Но мало сказать, что обеднялось содержание культуры новейшей: превращался в эдакий допотопный реликт и отчужденный опыт русской духовной культуры. Во-первых, следует полагать, что новейшая культура с этим опытом не имела никакой связи, то есть ей присваивается временная сущность. о-вторых, следует, что и сущность русского искусства была временной и что оно не обладало самобытностью, жизненностью, если не внесло никакого вклада в тот самый золотой век и даже не создало удобренной, отнюдь не истощенной почвы.

Русское искусство извлекалось из небытия, и уже в наше время было вполне оценено все его художественное разнообразие и богатство, но вот что происходило: чем явственней делался великий этот опыт, тем больше завышались плоды петровского, европейского просвещения и значение новейшей словесности, разумеется, начатой "от Пушкина".
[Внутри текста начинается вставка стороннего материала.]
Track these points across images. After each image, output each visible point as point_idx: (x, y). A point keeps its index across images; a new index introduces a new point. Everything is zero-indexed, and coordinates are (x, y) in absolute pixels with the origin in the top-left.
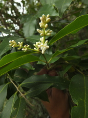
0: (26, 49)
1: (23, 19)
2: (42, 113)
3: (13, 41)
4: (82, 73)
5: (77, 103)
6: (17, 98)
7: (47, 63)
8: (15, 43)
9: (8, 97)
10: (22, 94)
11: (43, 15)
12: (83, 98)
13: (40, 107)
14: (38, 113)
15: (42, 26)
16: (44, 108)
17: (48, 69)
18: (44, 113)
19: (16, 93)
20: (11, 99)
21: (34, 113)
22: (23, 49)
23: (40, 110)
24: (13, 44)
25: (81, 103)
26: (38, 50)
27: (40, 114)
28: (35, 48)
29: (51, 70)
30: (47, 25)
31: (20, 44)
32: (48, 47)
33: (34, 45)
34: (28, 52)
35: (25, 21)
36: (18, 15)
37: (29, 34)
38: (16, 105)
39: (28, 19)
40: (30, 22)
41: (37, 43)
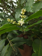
0: (14, 23)
1: (16, 10)
2: (17, 54)
3: (9, 19)
4: (40, 39)
5: (35, 52)
6: (9, 46)
7: (23, 31)
8: (10, 20)
9: (5, 45)
10: (11, 45)
11: (23, 9)
12: (39, 50)
13: (17, 51)
14: (16, 53)
15: (22, 14)
16: (19, 51)
17: (24, 34)
18: (18, 54)
19: (9, 44)
20: (6, 46)
21: (14, 53)
22: (13, 23)
23: (17, 52)
24: (9, 20)
25: (37, 52)
26: (19, 24)
27: (16, 54)
28: (18, 23)
29: (25, 35)
30: (24, 13)
31: (12, 20)
32: (24, 23)
33: (18, 21)
34: (15, 24)
35: (17, 11)
36: (13, 6)
37: (17, 17)
38: (8, 49)
39: (18, 10)
40: (19, 12)
41: (19, 21)
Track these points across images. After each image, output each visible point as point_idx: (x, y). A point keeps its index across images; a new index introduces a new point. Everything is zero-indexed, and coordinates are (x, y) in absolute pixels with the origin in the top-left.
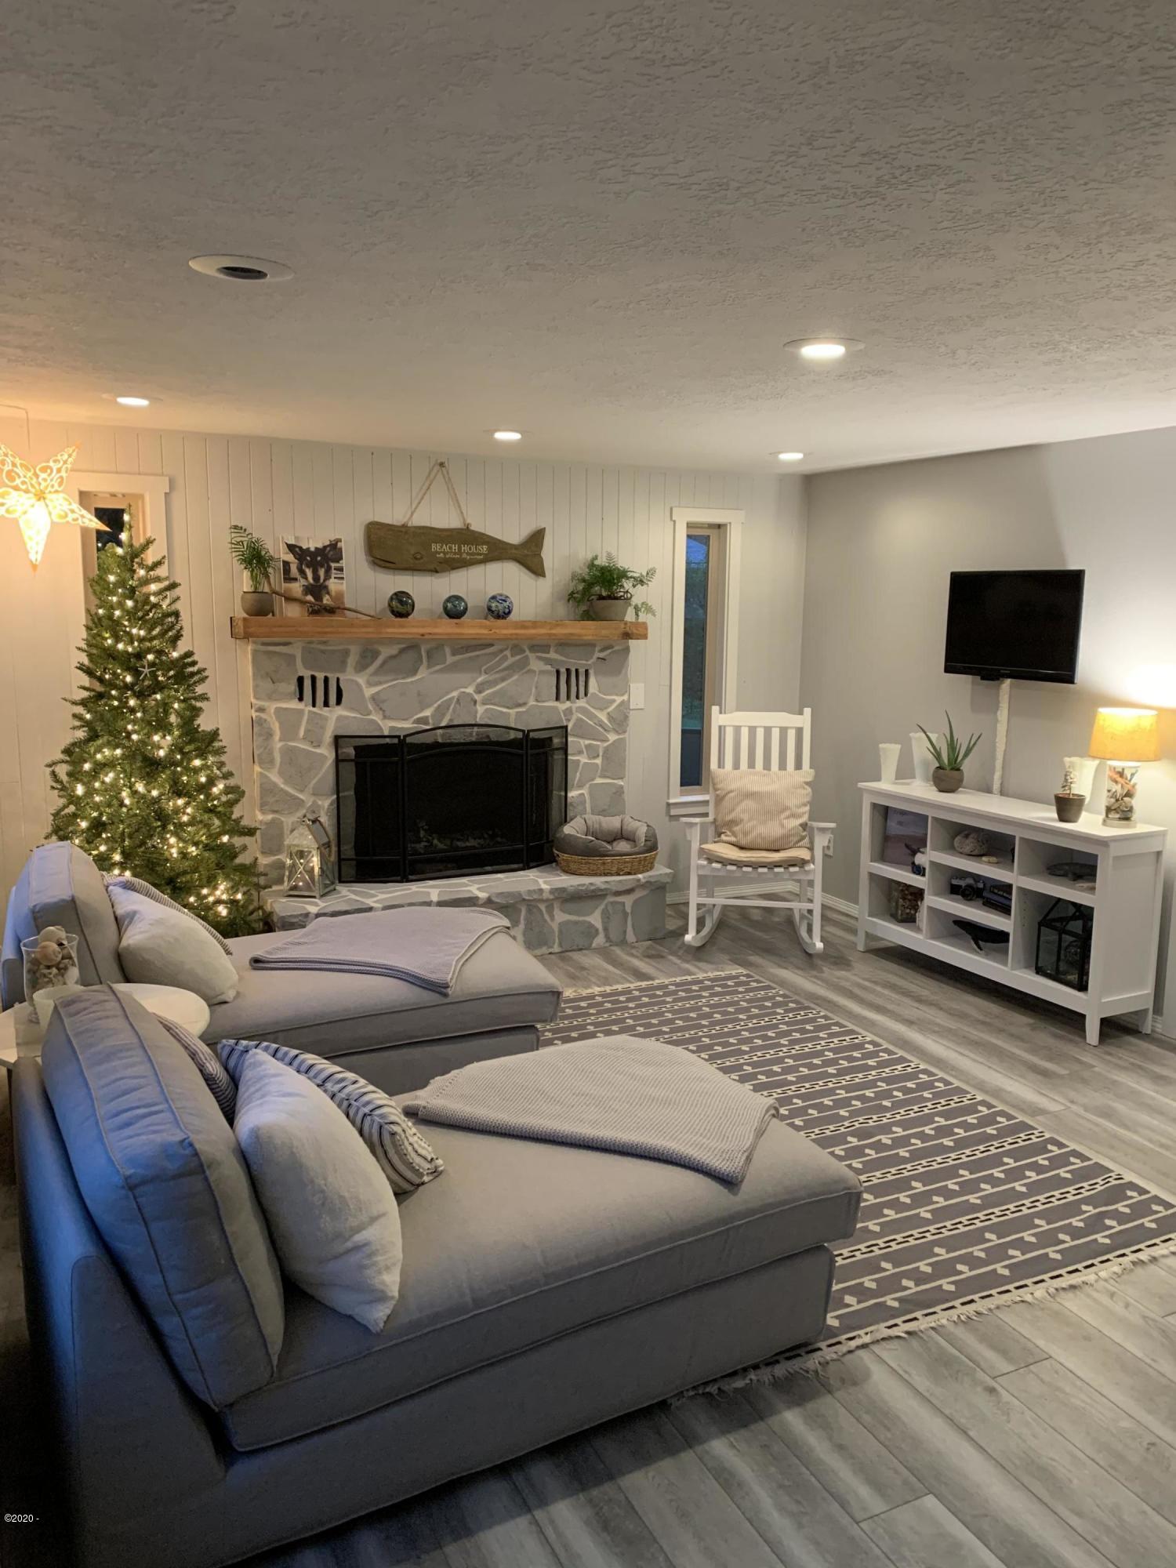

Таковое размежевание выразилось и в новейшей культурной идее двух веков, Золотого и Серебряного, в которых происходило воплощение тех мировоззрений, ценностей, настроений, что были заронены в пору европейского просвещения. Гений Пушкина велик, громаден, однако он и мал как начало этих веков или даже их итог. Это походило на то, будто воспитанное в блестящей европейской среде дитя не хотело признавать своей темной, дремучей матери. И если в началах европейского просвещения России это отречение и происходило из незнания и трагической оторванности нового русского дворянства от своих корней, то в последующем сближения между старейшей и новейшей ее половинами не могло произойти потому, что за два века сложилась такая беспочвенная, усеченная в своих понятиях духовная среда, которая уже только наращивала мощь отчуждения, отречения, отрицания.